In comparison to the integrated program, the modular route is a more flexible training path. After graduation you will acquire the same license, however, on a modular course the training will initially be towards the PPL. After obtaining the PPL you are required to gather experience without lesson plans and guidance from an instructor before starting the training towards the CPL. Since the program is not structured and monitored as closely as the integrated program many students take a longer time to complete it and find it harder to gather the documentation required by many airlines when applying for a job.

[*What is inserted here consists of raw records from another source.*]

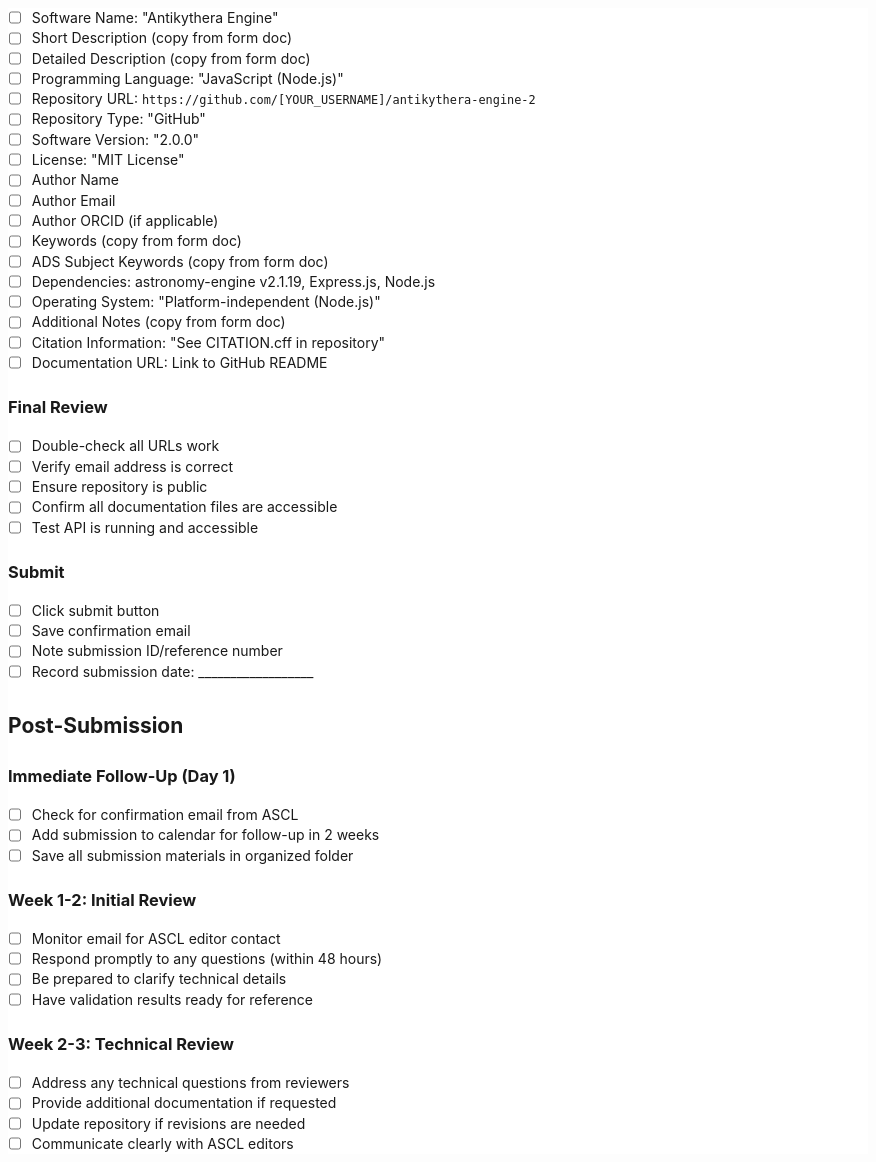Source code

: - [ ] Software Name: "Antikythera Engine"
- [ ] Short Description (copy from form doc)
- [ ] Detailed Description (copy from form doc)
- [ ] Programming Language: "JavaScript (Node.js)"
- [ ] Repository URL: `https://github.com/[YOUR_USERNAME]/antikythera-engine-2`
- [ ] Repository Type: "GitHub"
- [ ] Software Version: "2.0.0"
- [ ] License: "MIT License"
- [ ] Author Name
- [ ] Author Email
- [ ] Author ORCID (if applicable)
- [ ] Keywords (copy from form doc)
- [ ] ADS Subject Keywords (copy from form doc)
- [ ] Dependencies: astronomy-engine v2.1.19, Express.js, Node.js
- [ ] Operating System: "Platform-independent (Node.js)"
- [ ] Additional Notes (copy from form doc)
- [ ] Citation Information: "See CITATION.cff in repository"
- [ ] Documentation URL: Link to GitHub README

### Final Review
- [ ] Double-check all URLs work
- [ ] Verify email address is correct
- [ ] Ensure repository is public
- [ ] Confirm all documentation files are accessible
- [ ] Test API is running and accessible

### Submit
- [ ] Click submit button
- [ ] Save confirmation email
- [ ] Note submission ID/reference number
- [ ] Record submission date: __________________

## Post-Submission

### Immediate Follow-Up (Day 1)
- [ ] Check for confirmation email from ASCL
- [ ] Add submission to calendar for follow-up in 2 weeks
- [ ] Save all submission materials in organized folder

### Week 1-2: Initial Review
- [ ] Monitor email for ASCL editor contact
- [ ] Respond promptly to any questions (within 48 hours)
- [ ] Be prepared to clarify technical details
- [ ] Have validation results ready for reference

### Week 2-3: Technical Review
- [ ] Address any technical questions from reviewers
- [ ] Provide additional documentation if requested
- [ ] Update repository if revisions are needed
- [ ] Communicate clearly with ASCL editors
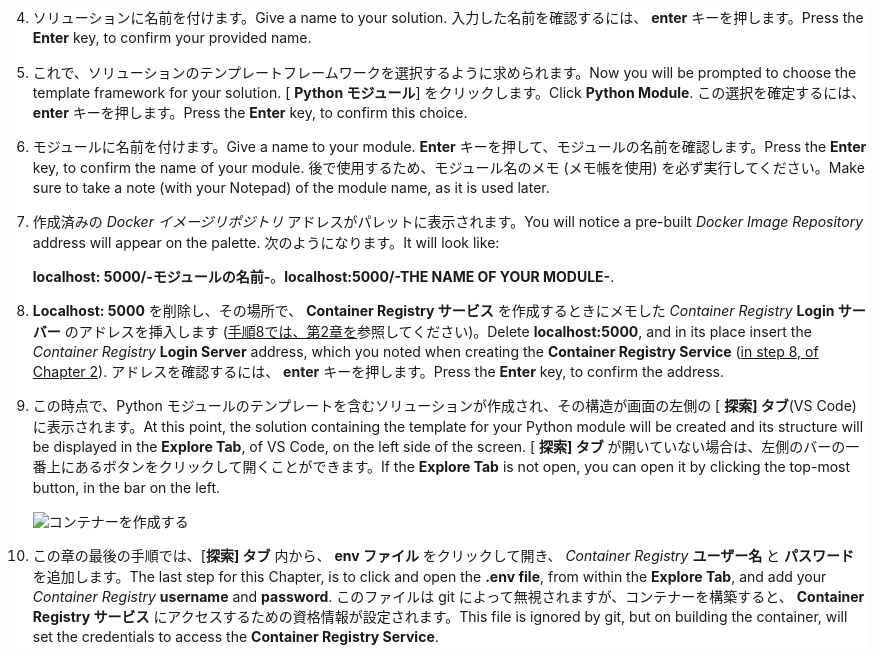 4. <span data-ttu-id="a05c6-330">ソリューションに名前を付けます。</span><span class="sxs-lookup"><span data-stu-id="a05c6-330">Give a name to your solution.</span></span> <span data-ttu-id="a05c6-331">入力した名前を確認するには、 **enter** キーを押します。</span><span class="sxs-lookup"><span data-stu-id="a05c6-331">Press the **Enter** key, to confirm your provided name.</span></span>

5. <span data-ttu-id="a05c6-332">これで、ソリューションのテンプレートフレームワークを選択するように求められます。</span><span class="sxs-lookup"><span data-stu-id="a05c6-332">Now you will be prompted to choose the template framework for your solution.</span></span> <span data-ttu-id="a05c6-333">[ **Python モジュール**] をクリックします。</span><span class="sxs-lookup"><span data-stu-id="a05c6-333">Click **Python Module**.</span></span> <span data-ttu-id="a05c6-334">この選択を確定するには、 **enter** キーを押します。</span><span class="sxs-lookup"><span data-stu-id="a05c6-334">Press the **Enter** key, to confirm this choice.</span></span>

6. <span data-ttu-id="a05c6-335">モジュールに名前を付けます。</span><span class="sxs-lookup"><span data-stu-id="a05c6-335">Give a name to your module.</span></span> <span data-ttu-id="a05c6-336">**Enter** キーを押して、モジュールの名前を確認します。</span><span class="sxs-lookup"><span data-stu-id="a05c6-336">Press the **Enter** key, to confirm the name of your module.</span></span> <span data-ttu-id="a05c6-337">後で使用するため、モジュール名のメモ (メモ帳を使用) を必ず実行してください。</span><span class="sxs-lookup"><span data-stu-id="a05c6-337">Make sure to take a note (with your Notepad) of the module name, as it is used later.</span></span>

7. <span data-ttu-id="a05c6-338">作成済みの *Docker イメージリポジトリ* アドレスがパレットに表示されます。</span><span class="sxs-lookup"><span data-stu-id="a05c6-338">You will notice a pre-built *Docker Image Repository* address will appear on the palette.</span></span> <span data-ttu-id="a05c6-339">次のようになります。</span><span class="sxs-lookup"><span data-stu-id="a05c6-339">It will look like:</span></span>

    <span data-ttu-id="a05c6-340">**localhost: 5000/-モジュールの名前-**。</span><span class="sxs-lookup"><span data-stu-id="a05c6-340">**localhost:5000/-THE NAME OF YOUR MODULE-**.</span></span> 

8. <span data-ttu-id="a05c6-341">**Localhost: 5000** を削除し、その場所で、 **Container Registry サービス** を作成するときにメモした *Container Registry* **Login サーバー** のアドレスを挿入します ([手順8では、第2章を](#chapter-2---the-container-registry-service)参照してください)。</span><span class="sxs-lookup"><span data-stu-id="a05c6-341">Delete **localhost:5000**, and in its place insert the *Container Registry* **Login Server** address, which you noted when creating the **Container Registry Service** ([in step 8, of Chapter 2](#chapter-2---the-container-registry-service)).</span></span> <span data-ttu-id="a05c6-342">アドレスを確認するには、 **enter** キーを押します。</span><span class="sxs-lookup"><span data-stu-id="a05c6-342">Press the **Enter** key, to confirm the address.</span></span>

9. <span data-ttu-id="a05c6-343">この時点で、Python モジュールのテンプレートを含むソリューションが作成され、その構造が画面の左側の [ **探索] タブ**(VS Code) に表示されます。</span><span class="sxs-lookup"><span data-stu-id="a05c6-343">At this point, the solution containing the template for your Python module will be created and its structure will be displayed in the **Explore Tab**, of VS Code, on the left side of the screen.</span></span> <span data-ttu-id="a05c6-344">[ **探索] タブ** が開いていない場合は、左側のバーの一番上にあるボタンをクリックして開くことができます。</span><span class="sxs-lookup"><span data-stu-id="a05c6-344">If the **Explore Tab** is not open, you can open it by clicking the top-most button, in the bar on the left.</span></span>

    ![コンテナーを作成する](images/AzureLabs-Lab313-25.png)

10. <span data-ttu-id="a05c6-346">この章の最後の手順では、[**探索] タブ** 内から、 **env ファイル** をクリックして開き、 *Container Registry* **ユーザー名** と **パスワード** を追加します。</span><span class="sxs-lookup"><span data-stu-id="a05c6-346">The last step for this Chapter, is to click and open the **.env file**, from within the **Explore Tab**, and add your *Container Registry* **username** and **password**.</span></span> <span data-ttu-id="a05c6-347">このファイルは git によって無視されますが、コンテナーを構築すると、 **Container Registry サービス** にアクセスするための資格情報が設定されます。</span><span class="sxs-lookup"><span data-stu-id="a05c6-347">This file is ignored by git, but on building the container, will set the credentials to access the **Container Registry Service**.</span></span>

We offer modular pilot training for licensed pilots. You can find more information about our Advanced Training Program here.

Further training

Once you have obtained your CPL and ATPL theory you can now start applying for an airline job and continue your training towards achieving your dream of a seat in a modern airplane. However, you still have to do a little more training starting with a type rating.

Type rating

The type rating on your license allows you to fly a particular aircraft type. For example, to fly the Airbus A320 you need to have the A319/320/321 rating on your license. The type rating is completed in a Full Flight Simulator (FFS). These full motion simulators recreate the aircraft’s performance and handling, allowing the trainee to experience its flight dynamics and flight deck surroundings without leaving the ground. This is a safe and cost-effective way to complete this stage of the training. The course is normally completed over several weeks, encompassing the Ground School Phase, Simulator Phase and Flying Phase (Base Training).

Ground school

The syllabus covers the aircraft’s systems and the airline’s SOPs for both normal and non-normal/emergency flight operations. It usually comprises some computer-based self-training and classroom sessions and will last about 10 days.

Simulator Phase

Once the ground school is complete and further exams have been passed, you will move on to the flight simulator phase of training, where you will be paired with another student to be taught how to operate the aircraft as a team. A strict syllabus will be covered and will culminate in a final flight test (Licence Skills Test) with an approved CAA examiner. This will normally comprise 9-12 four-hour sessions, depending on type.

Base training

You finally fly the aircraft you are completing the rating for! Base training will consist of a minimum of six take-offs and landings and will be your first experience of flying a commercial aircraft. A circuit pattern will be flown to allow you to complete the required number of take-offs and landings to a safe and satisfactory standard. This completes the requirements of the type rating and the license is now endorsed with the type by the aviation authorities.

Line training

Once the type rating has been completed, the next stage is Line Training, which consists of flying regular commercial sectors for your employing airline with passengers or freight. On each flight, you will be with a qualified training captain who will supervise your flying for a defined number of sectors. This may be around 40 sectors or 100 hours depending on type, experience and qualifications. In addition to this, on the first few sectors, there will be another qualified First Officer on the jump seat to act as a safety pilot. Line Training teaches the additional skills and knowledge required in the day-to-day operation of that aircraft type within that airline. When you have completed the required number of sectors to a satisfactory standard, you will be put forward for your Line Check. This will consist of a sector as Pilot Flying (PF), where you actually fly the aircraft, followed by a sector as Pilot Non-Flying (PNF), where you will carry out duties such as liaising with air traffic control, flight plan monitoring etc.